Quanto dimostrato dal gruppo di hacker mette in evidenza un sistema ancora non del tutto sicuro visto che non è la prima volta che si riesce a violare. Questo, ovviamente, ha allarmato un po’ i possessori del Galaxy S8 che temono per la sicurezza del loro terminale utilizzando questo sistema di autenticazione al posto del classico sistema basato sulla scansione del dito comunque presente nel terminale.

Il clamore suscitato dalle azioni del gruppo di hacker tedeschi e dalle polemiche che ne sono emerse dopo, ha convinto Samsung ad intervenire direttamente. In sintesi, la casa coreana afferma di essere a conoscenza del problema e che il sistema di scansione dell’iride è stato studiato per essere il più affidabile possibile. Tuttavia, qualora arrivassero nuovi metodi che possano superare la sicurezza della piattaforma la casa coreana promette di intervenire rapidamente.

Una promessa importante che fa ben sperare per la sicurezza dei Galaxy S8.

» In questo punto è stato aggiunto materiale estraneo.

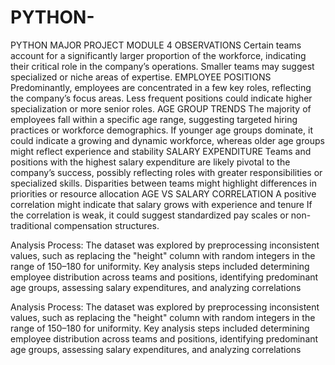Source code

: # PYTHON-
PYTHON MAJOR PROJECT MODULE 4 
OBSERVATIONS
Certain teams account for a significantly larger proportion of the workforce, indicating their critical role in the company’s operations.
Smaller teams may suggest specialized or niche areas of expertise.
EMPLOYEE POSITIONS
Predominantly, employees are concentrated in a few key roles, reflecting the company’s focus areas.
Less frequent positions could indicate higher specialization or more senior roles.
AGE GROUP TRENDS
The majority of employees fall within a specific age range, suggesting targeted hiring practices or workforce demographics.
If younger age groups dominate, it could indicate a growing and dynamic workforce, whereas older age groups might reflect experience and stability
SALARY EXPENDITURE
Teams and positions with the highest salary expenditure are likely pivotal to the company’s success, possibly reflecting roles with greater responsibilities or specialized skills.
Disparities between teams might highlight differences in priorities or resource allocation
AGE VS SALARY CORRELATION
A positive correlation might indicate that salary grows with experience and tenure
If the correlation is weak, it could suggest standardized pay scales or non-traditional compensation structures.

Analysis Process: The dataset was explored by preprocessing inconsistent values, such as replacing the "height" column with random integers in the range of 150–180 for uniformity. Key analysis steps included determining employee distribution across teams and positions, identifying predominant age groups, assessing salary expenditures, and analyzing correlations 

Analysis Process: The dataset was explored by preprocessing inconsistent values, such as replacing the "height" column with random integers in the range of 150–180 for uniformity. Key analysis steps included determining employee distribution across teams and positions, identifying predominant age groups, assessing salary expenditures, and analyzing correlations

Noi siamo a conoscenza del problema, ma vorremmo assicurare gli utenti che la tecnologia di scansione dell’iride su Galaxy S8 è stata sviluppata attraverso rigorosi test in maniera tale da raggiungere un livello elevato di accuratezza e prevenire tentativi di comprometterne la sicurezza, proprio come le immagine dell’iride di una persona. Qualora vi sia una potenziale vulnerabilità o l’arrivo di un nuovo metodo che sfida i nostri sforzi di assicurare la sicurezza, noi risponderemo quanto più presto possibile per risolvere il problema.